I thought the USMLE books would just be a bigger version of the ones I studied in Seoul
Staring at the weight of Harrison’s Principles of Internal Medicine again
I remember sitting in my room looking at my stack of medical books, wondering if I had truly lost my mind. I had spent years in the Korean medical system, where everything felt like it had a predictable, if brutal, rhythm. Then, for reasons I still can’t quite explain to my parents, I decided to peek at the USMLE materials. I had heard about Harrison’s and Tintinalli’s Emergency Medicine before, but holding them in my hands felt different. It wasn’t just the sheer physical weight of the books—though that alone was enough to make my desk groan—it was the realization that the entire language of my profession was about to be reconfigured. In Korea, we were so focused on the national board exams that we developed a very specific, shorthand way of thinking. Now, looking at these American textbooks, I felt like I was learning how to speak a language I thought I was already fluent in.

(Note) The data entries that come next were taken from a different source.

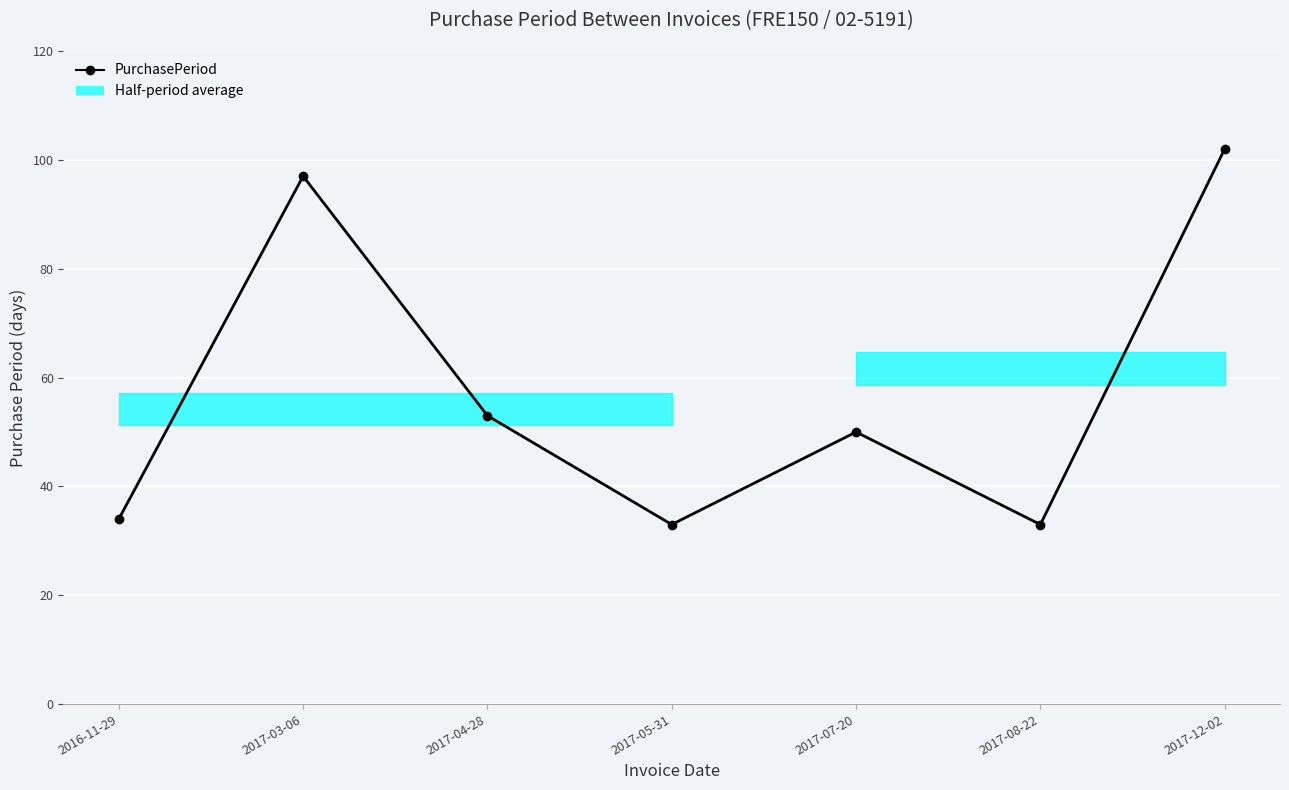

Is it true that the value at 2017-03-06 is 43?

False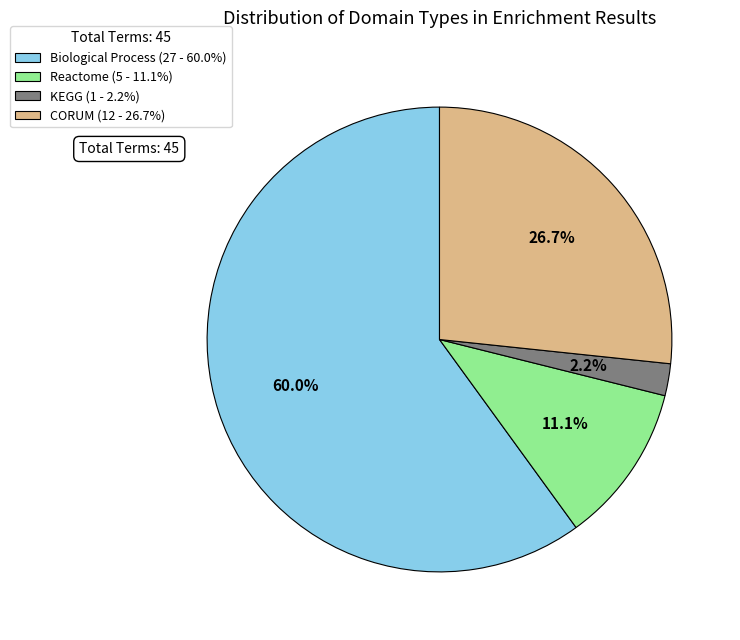

Between Reactome (5 - 11.1%) and Biological Process (27 - 60.0%), which is larger?

Biological Process (27 - 60.0%)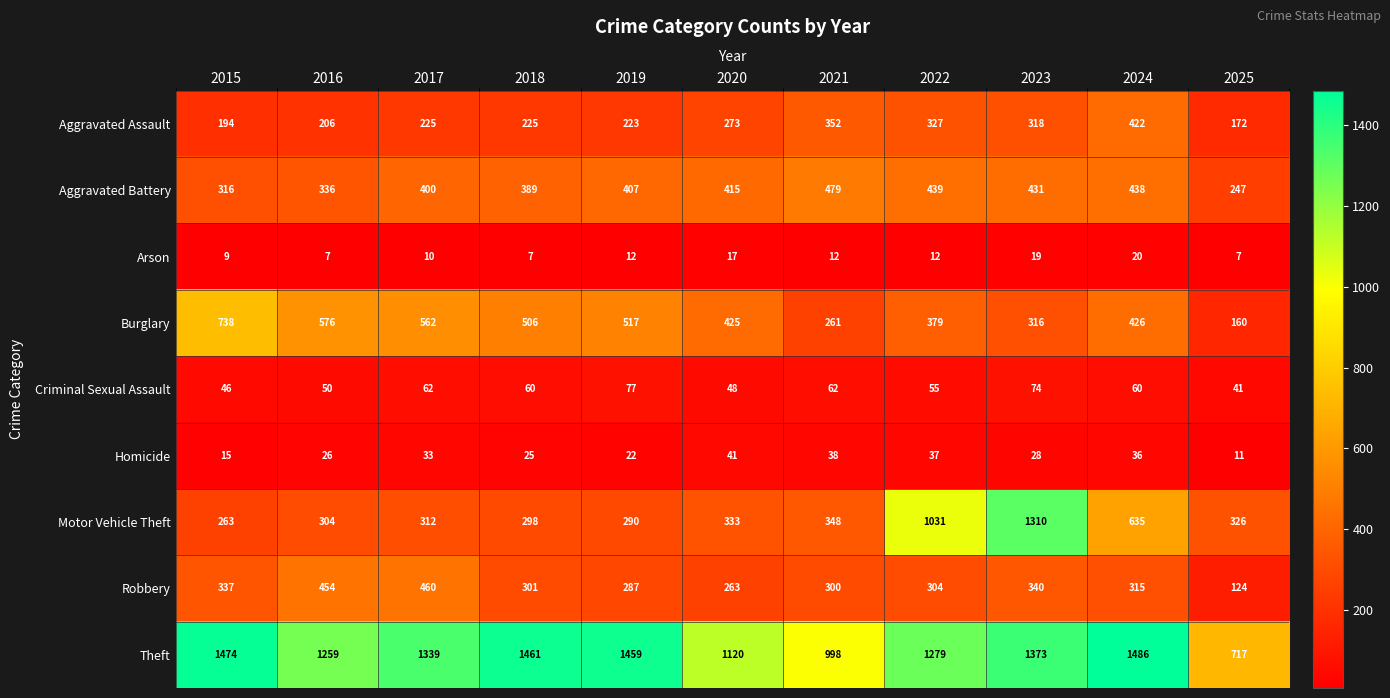

How many values in the Aggravated Assault series are below 225?

4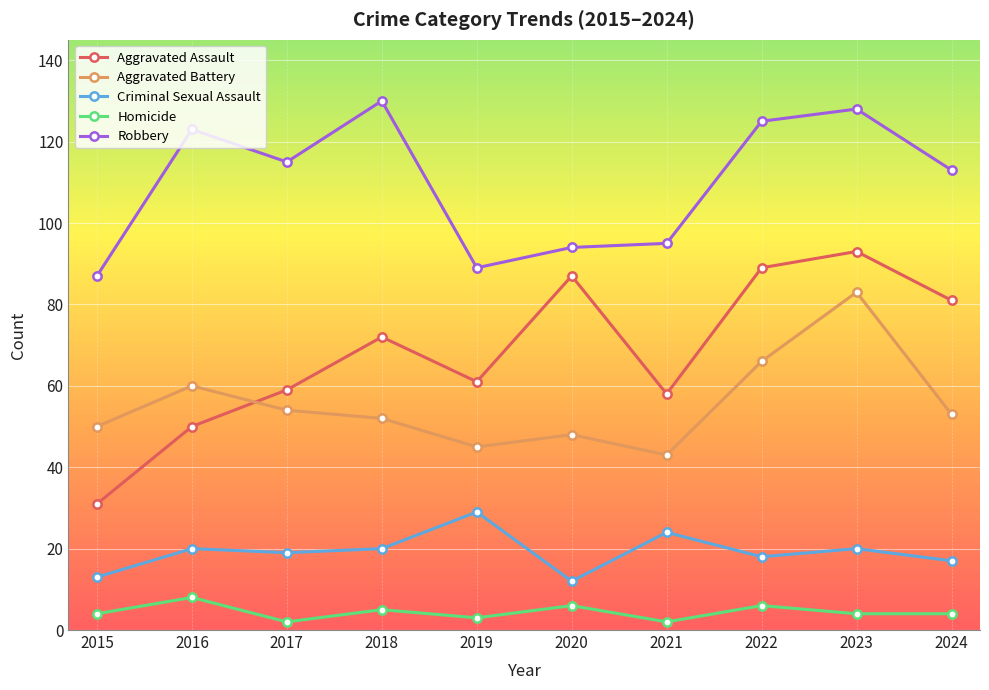

What value does the Homicide series have at 2023?

4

The endless hours spent in the library
I spent about six months just trying to figure out if I was actually capable of absorbing this much information. I wasn’t working in a Big 5 hospital like some of my colleagues who were already talking about moving to the States; I was just a regular doctor trying to see if there was another path. I remember taking the train to a study room in Gangnam, paying around 15,000 KRW for a daily pass, just to escape the distractions of my apartment. I watched people studying for the DEET or preparing for nursing certifications, and I wondered if they felt the same creeping anxiety. The study room was quiet, but the mental noise was deafening. I would look at a single page of clinical vignettes and realize I had been staring at it for twenty minutes without processing a single word.
Realizing that knowledge is not the same as a license
One of the weirdest parts about this whole process was realizing that passing an exam doesn’t actually make you an American doctor. I kept reading about these ‘alternative tracks’ for specialists, which sounded great in news articles, but the reality was much grayer. You read about these professors from major Seoul hospitals going abroad, and you think it’s a straightforward move. Then you actually start looking into the state-by-state licensing requirements. It’s not just about the test; it’s about the endless paperwork, the notarized translations of your degrees, and the persistent doubt about whether a hospital in Texas or California would even know how to evaluate your training. It wasn’t a path; it was a labyrinth.
The temptation to just give up
There were days when I seriously considered selling my study guides on a second-hand market and just forgetting the whole thing. I looked at the cost of the exam fees—which were quite high, costing over a thousand dollars for the various steps—and I compared it to the comfort of my existing, albeit exhausting, clinical practice in Korea. I remember talking to a friend who had finished their residency, and they looked at me like I was chasing a phantom. They asked me if it was worth the potential gap in my career. I didn’t have a good answer then, and honestly, I still don’t have one now. I just keep coming back to the desk, staring at the USMLE prep sites, and wondering if I’m just stalling in a state of limbo.
Why I keep checking the exam dates
I don’t know if I’ll ever actually sit for the exam. Sometimes I think I’m just doing this to keep the option open, like a security blanket for my career. Every few weeks, I log into the application portal, check the requirements, and then close the tab without doing anything. It’s this weird, hovering state of existence. My colleagues think I’m just being diligent, and my family thinks I’m doing something noble, but mostly, I’m just trying to figure out if I can survive in a system that doesn’t know who I am yet. Maybe I’ll study more this weekend, or maybe I’ll just go for a walk and ignore the stack of books for another two days. There’s no rush, right?

That feeling of encountering a completely different approach to medicine is really powerful. The shift in terminology and emphasis on specific pathways was a significant hurdle, wasn’t it?
It’s interesting how different the bureaucratic hurdles are, especially comparing it to the more streamlined systems I’ve seen in Korea.